Violentata a tredici anni, condannata la mamma, accusata in concorso

Violentata a tredici anni, condannata la mamma, accusata in concorso

Violentata a tredici anni – Una vicenda drammatica si è conclusa con una sentenza che ha destato grande dibattito e discussione. Un trentenne è stato condannato per violenza sessuale nei confronti di una minorenne, una ragazza di appena quattordici anni. Ciò che rende questa storia ancora più complessa è il fatto che la madre della minorenne è stata anch’essa condannata per concorso in violenza sessuale. A riportare la notizia è il Messaggero dell’Umbria in un articolo di Michele Milletti.
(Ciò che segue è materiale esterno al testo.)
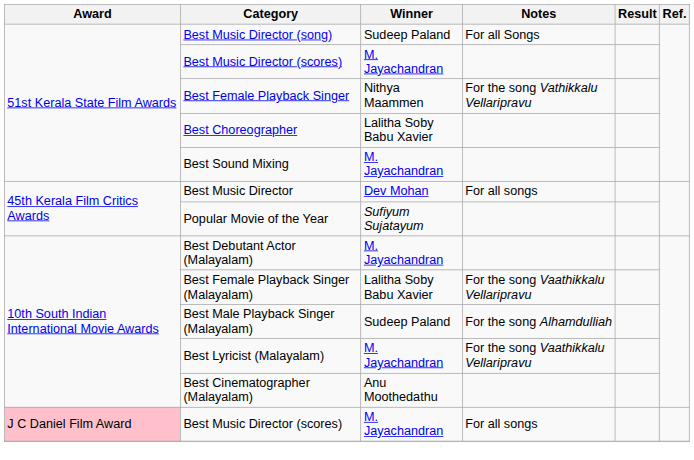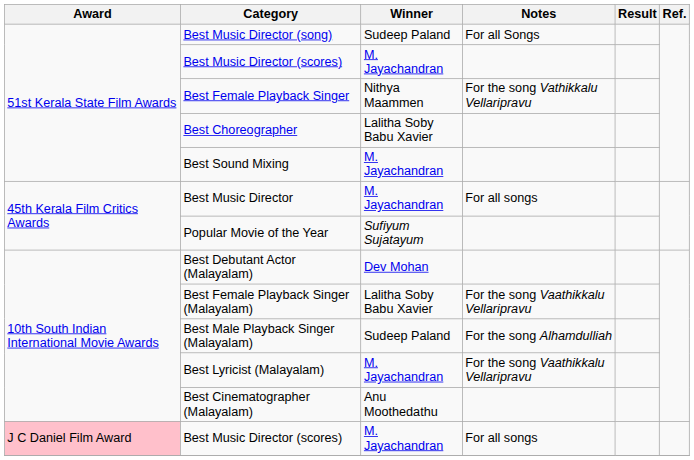Best Music Director | Winner: Dev Mohan -> M. Jayachandran
Best Debutant Actor (Malayalam) | Winner: M. Jayachandran -> Dev Mohan
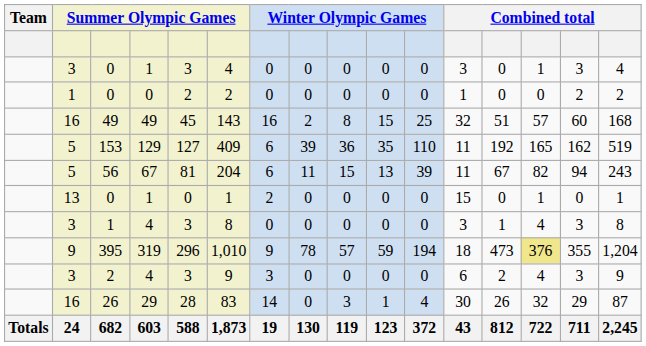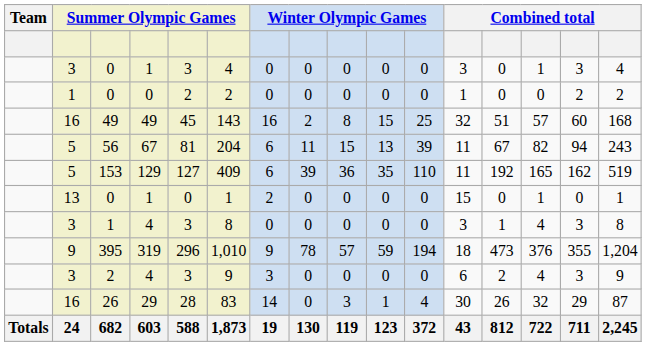rows swapped: 153 <-> 56
395 | column 14: khaki background -> no background
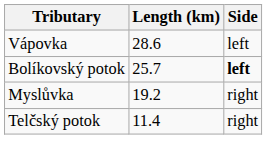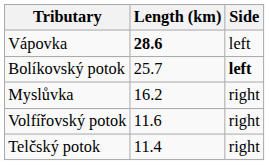Vápovka | Length (km): normal -> bold
Myslůvka | Length (km): 19.2 -> 16.2
+ row: Volfířovský potok | 11.6 | right
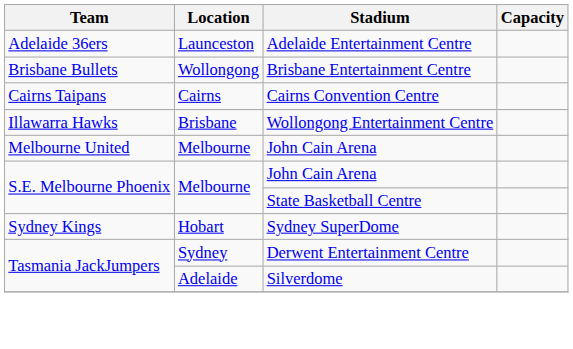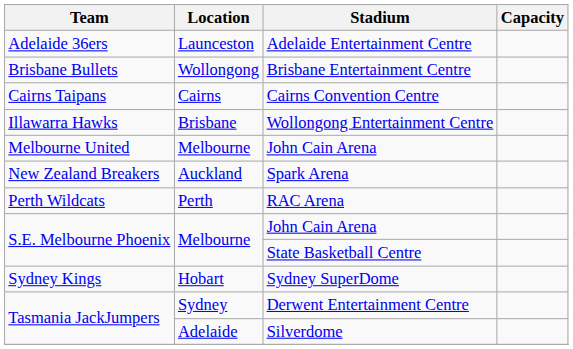+ row: New Zealand Breakers | Auckland | Spark Arena
+ row: Perth Wildcats | Perth | RAC Arena
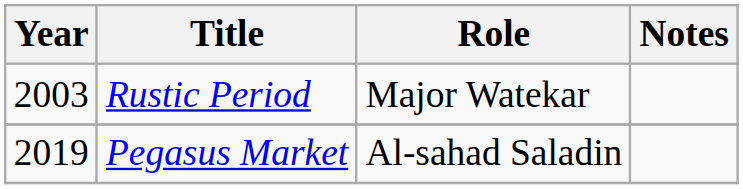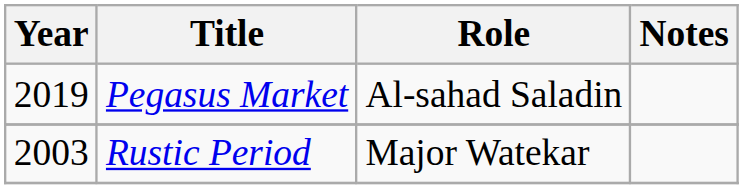rows swapped: Rustic Period <-> Pegasus Market
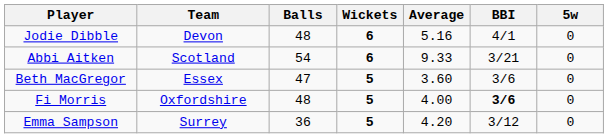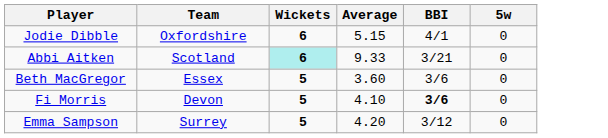- column: Balls | 48 | 54 | 47 | 48 | 36
Jodie Dibble | Team: Devon -> Oxfordshire
Jodie Dibble | Average: 5.16 -> 5.15
Abbi Aitken | Wickets: no background -> paleturquoise background
Fi Morris | Team: Oxfordshire -> Devon
Fi Morris | Average: 4.00 -> 4.10
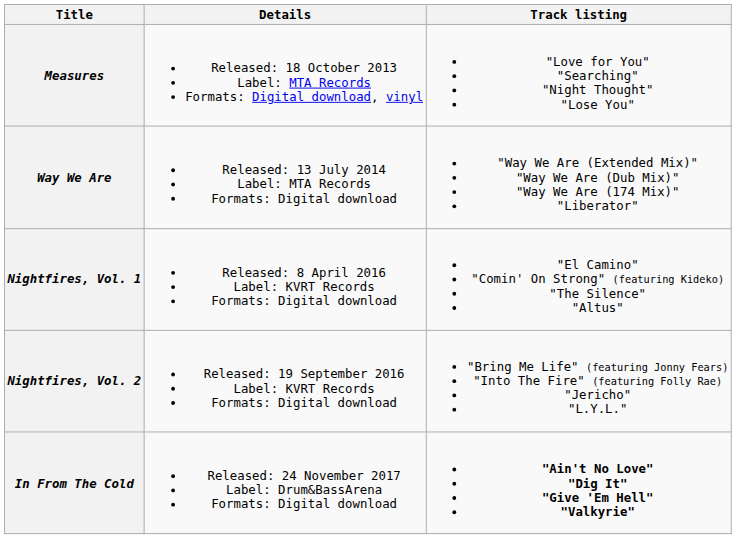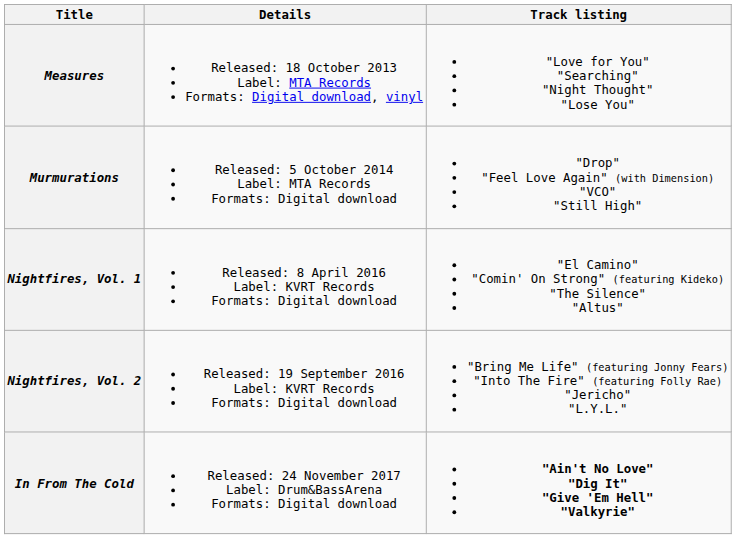- row: Way We Are | Released: 13 July 2014 Label: MTA Records Formats: Digital download | "Way We Are (Extended Mix)" "Way We Are (Dub Mix)" "Way We Are (174 Mix)" "Liberator"
+ row: Murmurations | Released: 5 October 2014 Label: MTA Records Formats: Digital download | "Drop" "Feel Love Again" (with Dimension) "VCO" "Still High"
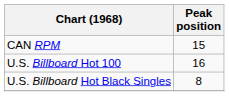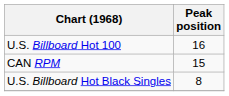rows swapped: CAN RPM <-> U.S. Billboard Hot 100
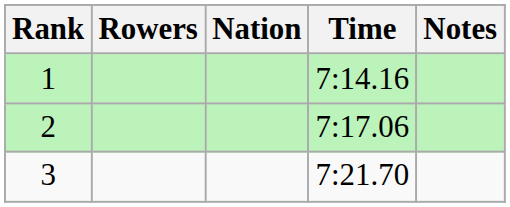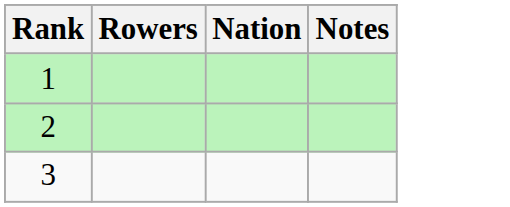- column: Time | 7:14.16 | 7:17.06 | 7:21.70
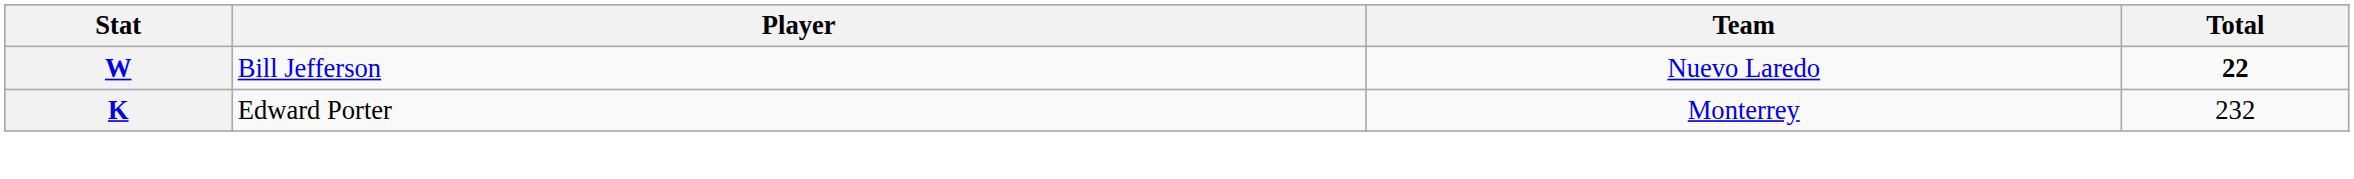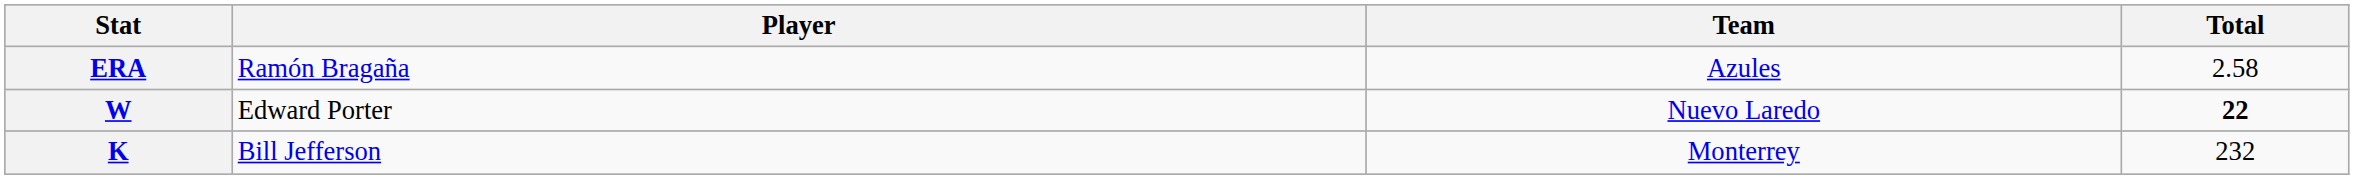+ row: ERA | Ramón Bragaña | Azules | 2.58
W | Player: Bill Jefferson -> Edward Porter
K | Player: Edward Porter -> Bill Jefferson
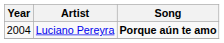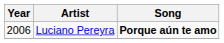Luciano Pereyra | Year: 2004 -> 2006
Tutto ha avuto inizio quando la madre ha invitato l’amico trentenne a trascorrere qualche giorno presso la loro abitazione. Il problema principale sorge dal fatto che la casa non disponeva di un altro posto letto, e così il trentenne è stato fatto dormire nel letto della figlia, la minorenne di quattordici anni.

Ciò che è accaduto in seguito ha portato a un processo e alla condanna del trentenne per violenza sessuale e atti sessuali con minorenni. I giudici hanno ritenuto che il sesso con un minore di quattordici anni sia sempre un reato, indipendentemente dalle circostanze.

Tuttavia, la madre della minorenne è stata anche lei condannata, con una pena di un anno e mezzo, per concorso in violenza sessuale. I giudici hanno sostenuto che la madre aveva permesso una vicinanza troppo pericolosa tra il trentenne e la figlia.

La donna non si è arresa e ha fatto ricorso alla Corte d’appello, sperando in una revisione della sentenza. Tuttavia, le sue speranze sono state deluse dalla decisione dei giudici di secondo grado, che hanno confermato la condanna sia del trentenne che della madre.